» **Instructions for the task**: Line filter on the word "half": copy each matching line from the entries.

» **Records shown**:
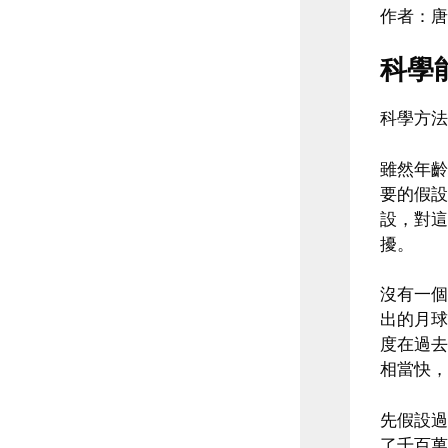
作者：唐．
科學
科學方法
雖然年齡
要的假設
設，對這
擾。
沒有一個
出的月球
度在過去
相當快，
先假設過
了千百萬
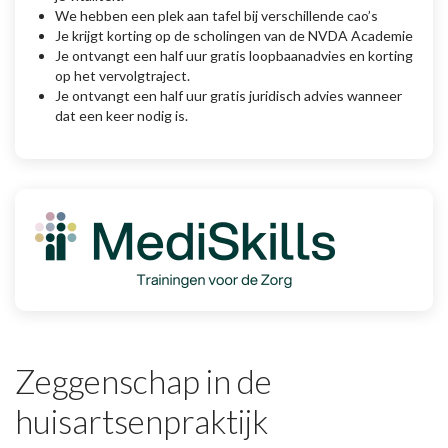
We hebben een plek aan tafel bij verschillende cao’s
Je krijgt korting op de scholingen van de NVDA Academie
Je ontvangt een half uur gratis loopbaanadvies en korting
op het vervolgtraject.
Je ontvangt een half uur gratis juridisch advies wanneer
dat een keer nodig is.
Zeggenschap in de
huisartsenpraktijk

» **Exercise output**:
Je ontvangt een half uur gratis loopbaanadvies en korting
Je ontvangt een half uur gratis juridisch advies wanneer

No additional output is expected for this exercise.